Résumé de la décision
La Cour de cassation a été saisie d'un pourvoi formé par M. [Z] [C] contre un arrêt de la cour d'appel de Lyon qui avait annulé l'enregistrement de sa déclaration de nationalité française, effectuée en 2006. La cour d'appel a déclaré que M. [C] n'était pas de nationalité française, en se fondant notamment sur l'existence d'une relation extraconjugale, qu'elle a interprétée comme une absence de communauté de vie affective avec son épouse, Mme [N]. La Cour de cassation a rejeté le pourvoi, considérant que le moyen soulevé n'était manifestement pas de nature à entraîner la cassation.
Arguments pertinents
1. Affirmation de la communauté de vie : M. [C] a argué que la cour d'appel a erré dans son interprétation en considérant qu'une relation adultère pouvait suffire à exclure l'existence d'une communauté de vie affective entre époux. Il a soutenu que, bien qu'il y ait eu des problèmes dans le mariage, les éléments de leur vie commune ne justifiaient pas l'annulation de sa nationalité.

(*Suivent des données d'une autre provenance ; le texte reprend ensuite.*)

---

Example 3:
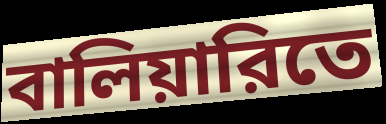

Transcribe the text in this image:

বালিয়ারিতে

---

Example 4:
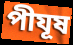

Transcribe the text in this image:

পীযূষ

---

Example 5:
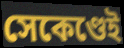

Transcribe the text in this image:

সেকেণ্ডেই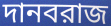
দানবরাজ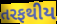
તરફથીયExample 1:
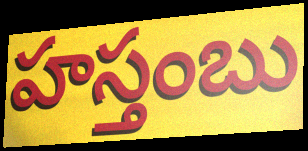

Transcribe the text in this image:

హస్తంబు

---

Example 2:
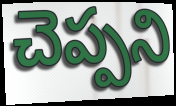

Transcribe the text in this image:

చెప్పని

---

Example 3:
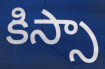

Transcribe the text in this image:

కిస్సా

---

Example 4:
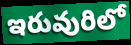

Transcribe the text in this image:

ఇరువురిలో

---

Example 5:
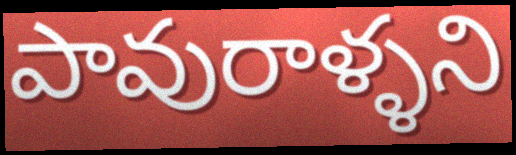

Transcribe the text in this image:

పావురాళ్ళని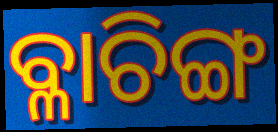
ବ୍ଳାଚିଙ୍ଗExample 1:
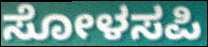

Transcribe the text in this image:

ಸೋಳಸಪಿ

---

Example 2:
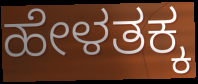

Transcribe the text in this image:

ಹೇಳತಕ್ಕ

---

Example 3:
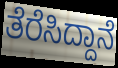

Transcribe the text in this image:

ತೆರೆಸಿದ್ದಾನೆ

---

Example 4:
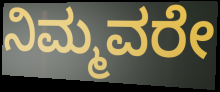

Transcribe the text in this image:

ನಿಮ್ಮವರೇ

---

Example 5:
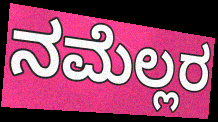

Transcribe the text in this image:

ನಮೆಲ್ಲರ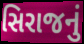
સિરાજનુંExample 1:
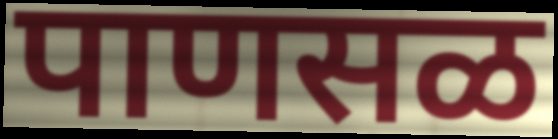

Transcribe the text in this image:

पाणसळ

- La cour d'appel a reconnu que M. [C] et Mme [N] avaient cohabité et avaient rempli ensemble une attestation de communauté de vie, mais a néanmoins conclu à l'absence de réelle vie affective en raison d'une relation extraconjugale.
2. Rejet du pourvoi : La Cour de cassation a précisé que le moyen invoqué ne pouvait pas entraîner la cassation, se fondant sur l'article 1014 du Code de procédure civile, qui permet de rejeter des pourvois qui ne présentent pas de motifs susceptibles de remettre en cause la décision des juges du fond.

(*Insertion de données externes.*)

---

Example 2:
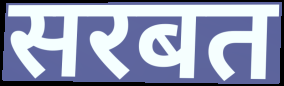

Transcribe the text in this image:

सरबत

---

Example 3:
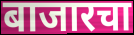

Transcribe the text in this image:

बाजारचा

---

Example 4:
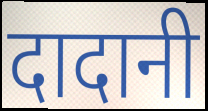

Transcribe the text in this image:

दादानी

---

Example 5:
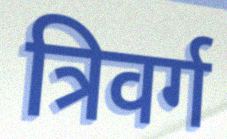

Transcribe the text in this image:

त्रिवर्गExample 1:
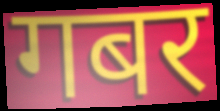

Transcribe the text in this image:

गबर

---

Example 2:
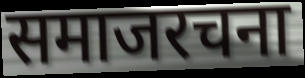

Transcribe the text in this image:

समाजरचना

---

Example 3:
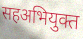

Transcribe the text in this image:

सहअभियुक्त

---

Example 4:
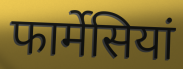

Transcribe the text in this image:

फार्मेसियां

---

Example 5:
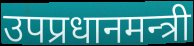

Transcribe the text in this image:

उपप्रधानमन्त्री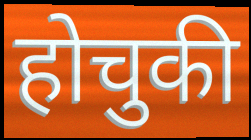
होचुकी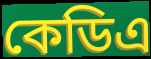
কেডিএ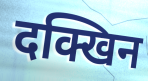
दक्खिनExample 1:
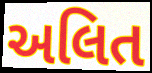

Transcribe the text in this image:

અલિત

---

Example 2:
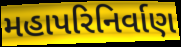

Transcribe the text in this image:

મહાપરિનિર્વાણ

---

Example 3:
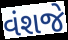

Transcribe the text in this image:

વંશજે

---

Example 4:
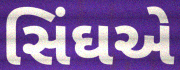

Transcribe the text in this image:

સિંઘએ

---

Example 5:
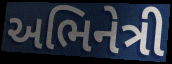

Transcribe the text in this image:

અભિનેત્રી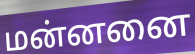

Interprétations et citations légales
1. Article sur la nationalité : La décision repose sur l'interprétation de l'article 21-2 du Code civil, qui stipule les conditions d'attribution de la nationalité française, notamment en ce qui concerne la communauté de vie :
- "La déclaration de nationalité peut être faite par tout étranger qui établit sa communauté de vie avec un français dans un cadre légal." Cette loi a été interprétée par la cour d'appel, insistant sur le fait que l'existence d'une relation extraconjugale compromettait cette condition.

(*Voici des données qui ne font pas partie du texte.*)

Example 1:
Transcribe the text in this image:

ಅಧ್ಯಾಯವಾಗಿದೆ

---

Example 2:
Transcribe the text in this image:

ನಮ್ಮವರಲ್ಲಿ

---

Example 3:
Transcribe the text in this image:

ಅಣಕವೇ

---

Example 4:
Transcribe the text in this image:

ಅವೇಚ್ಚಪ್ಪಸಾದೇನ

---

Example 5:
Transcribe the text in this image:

2. Contradiction de la cour d'appel : La décision a été contestée car, bien que la cour d'appel ait reconnu une communauté de vie, elle a aussitôt écarté cette reconnaissance en invoquant une relation adultère. Cette double appréciation des faits a semblé contradictoire :
- M. [C] a fait remarquer que "la communauté de vie affective" ne se limite pas à l'absence d'infidélité mais inclut des aspects relationnels et affectifs plus larges, qu'il jugeait toujours présents, malgré les tensions dans le mariage.
En somme, la décision de la cour d'appel a été appréhendée sous un angle rigide concernant la moralité de la vie de couple, ce qui a conduit à une lecture restrictive de l'application du droit à la nationalité au bénéfice de M. [C]. La Cour de cassation, en rejetant le pourvoi, a laissé intacte cette interprétation, affirmant ainsi la prérogative des juges du fond.